From all this analysis of scientific evidence, the importance of regular audiological monitoring during and after platinum-based treatment is highlighted, and it is also suggested to perform self-reported hearing impairment during and after chemotherapy.

Conclusion

The studies selected for this systematic review converged in their results, evidencing the effect of hearing changes after the use of platinum-based antineoplastic drugs, the ototoxicity caused by cisplatin being the most evident, and in many cases it can be irreversible.
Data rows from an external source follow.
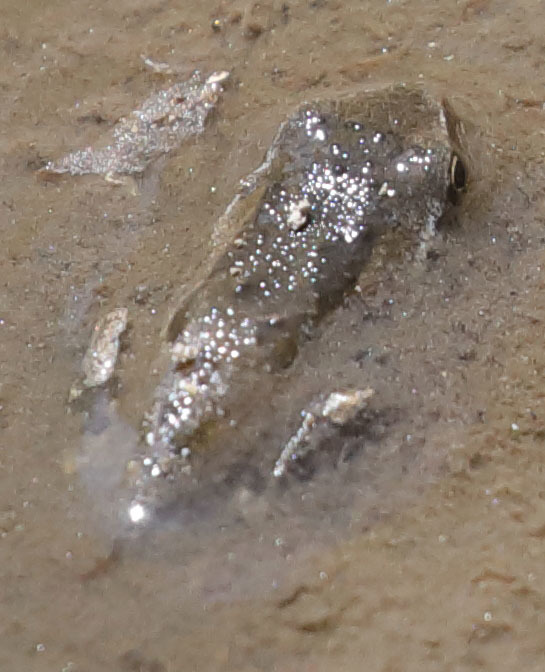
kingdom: Animalia
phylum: Chordata
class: Amphibia
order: Anura
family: Hylidae
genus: Pseudacris
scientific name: Pseudacris regilla
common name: Pacific chorus frog
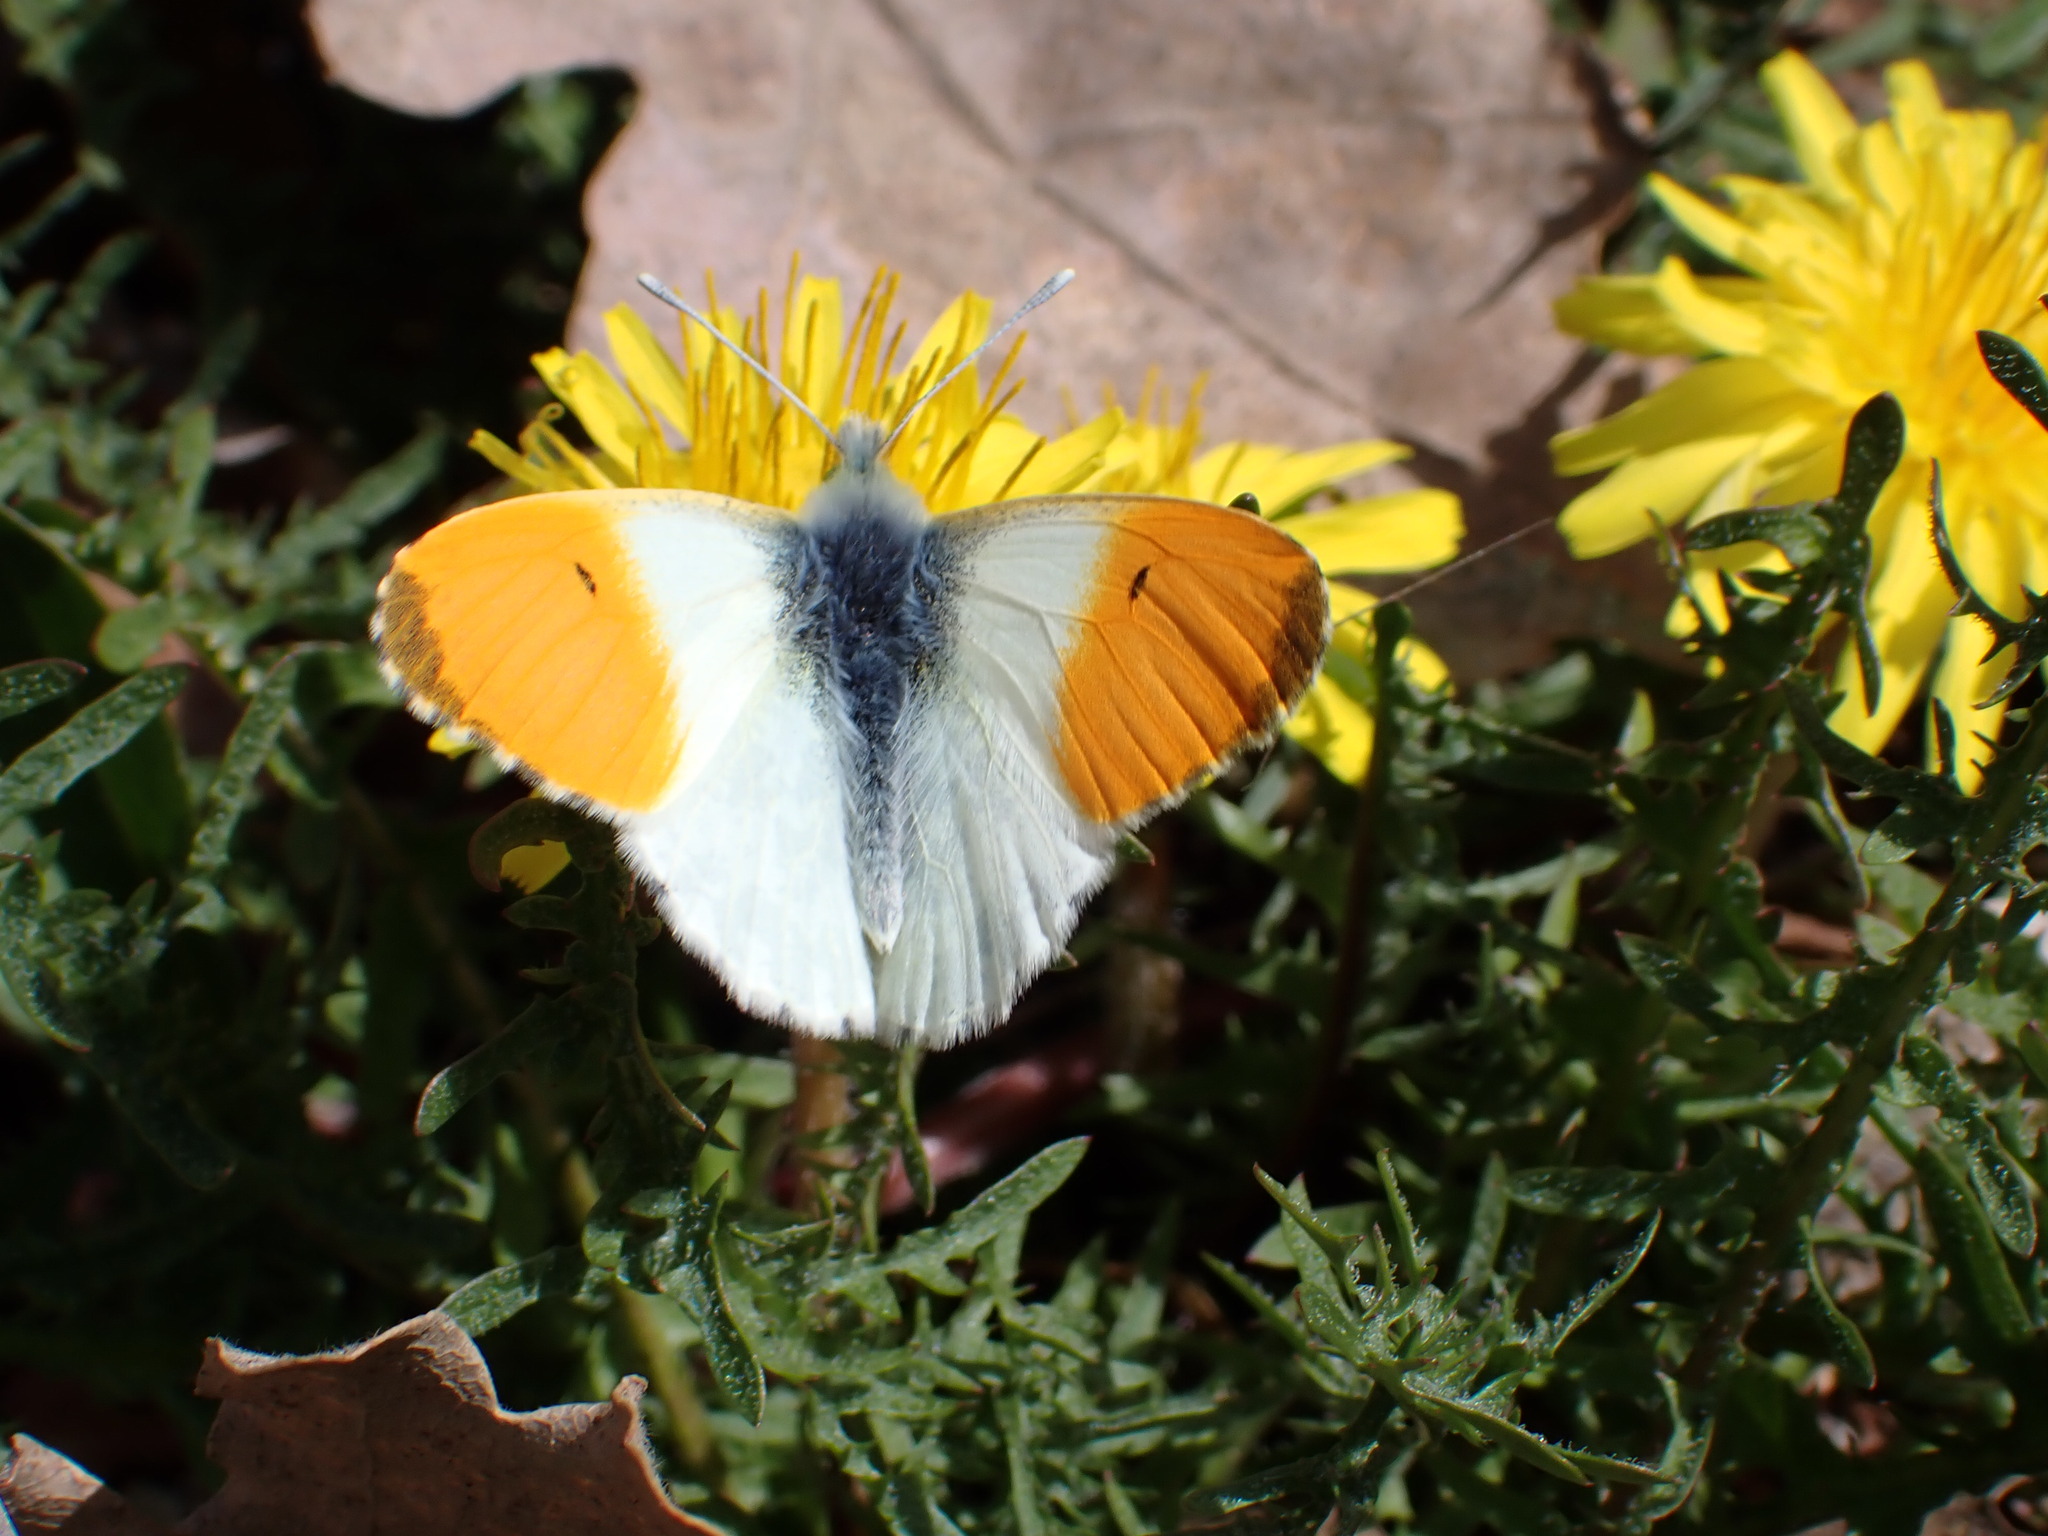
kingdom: Animalia
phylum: Arthropoda
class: Insecta
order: Lepidoptera
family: Pieridae
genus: Anthocharis
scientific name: Anthocharis cardamines
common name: Orange-tip
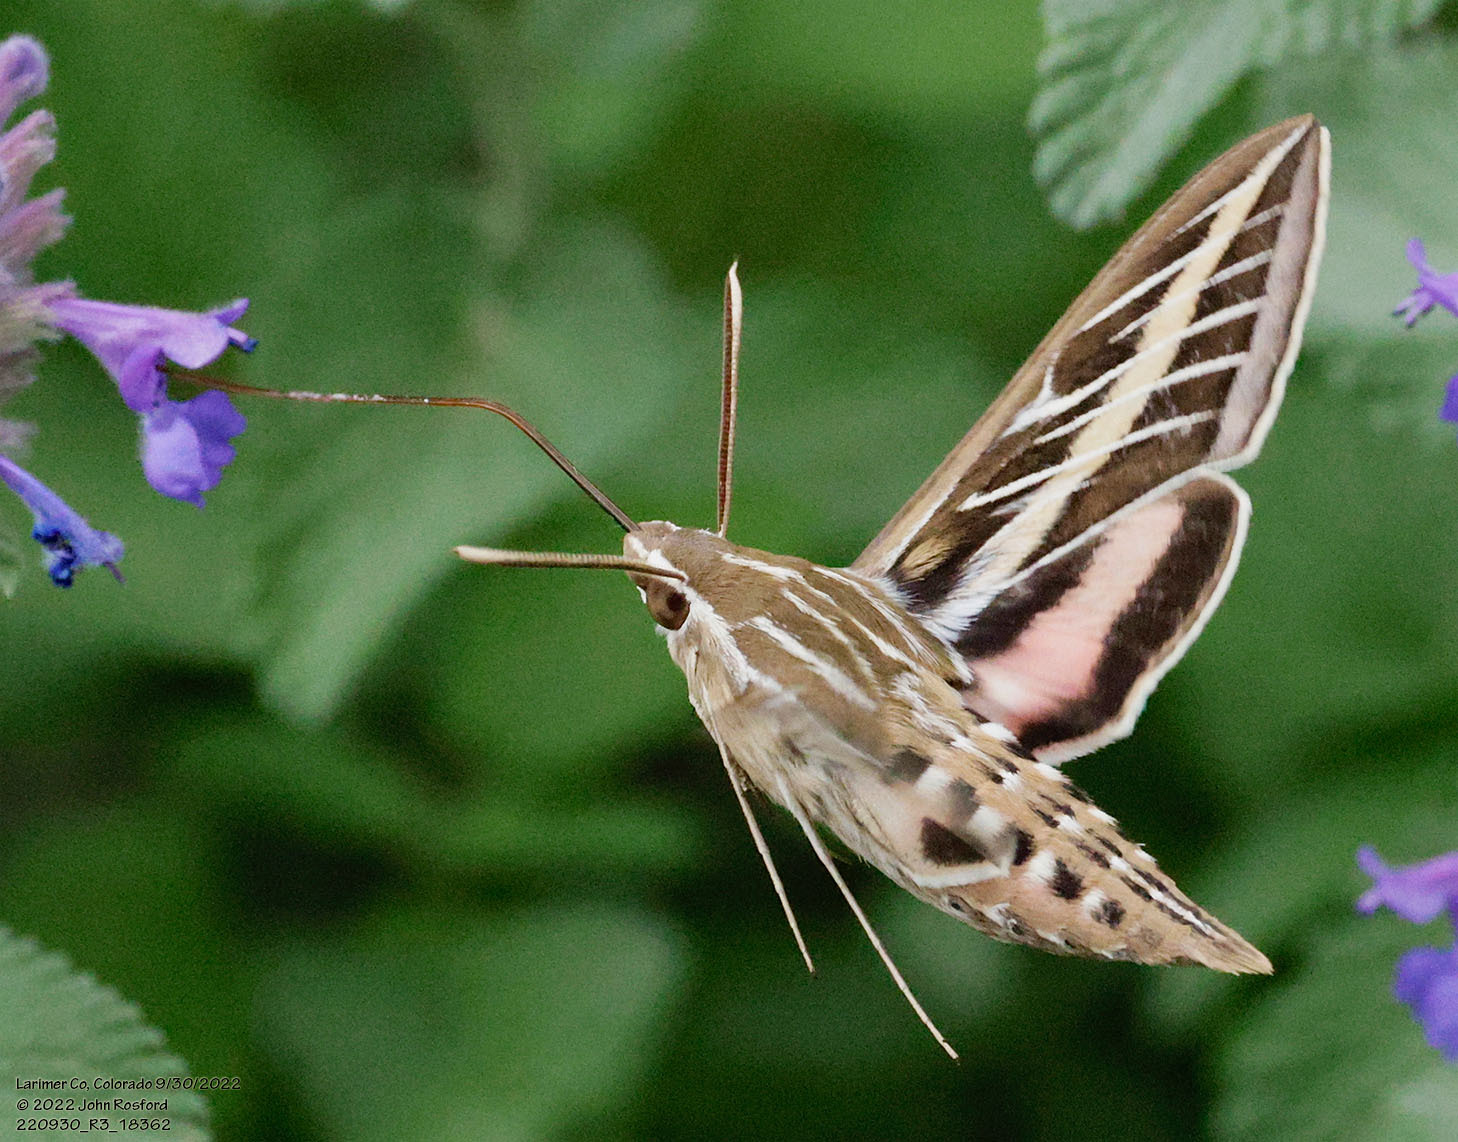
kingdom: Animalia
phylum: Arthropoda
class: Insecta
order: Lepidoptera
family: Sphingidae
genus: Hyles
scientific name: Hyles lineata
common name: White-lined sphinx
Regarding the frequency of ototoxicity of antineoplastic drugs and the dose required to trigger these effects, an important heterogeneity was observed. The frequency of ototoxicity caused by cisplatin ranged from 45% to 83.3% and, when used in combination with carboplatin, ranged from 16.6% to 75%. In subjects with hearing loss the cumulative doses of cisplatin, when administered alone, ranged from 180 to 900 mg/m2, and when administered together with carboplatin it varied from 300 to 570 mg/m2, with the highest total cumulative dose of cisplatin being associated with ototoxicity.

Conflicts of interest

The authors declare no conflicts of interest.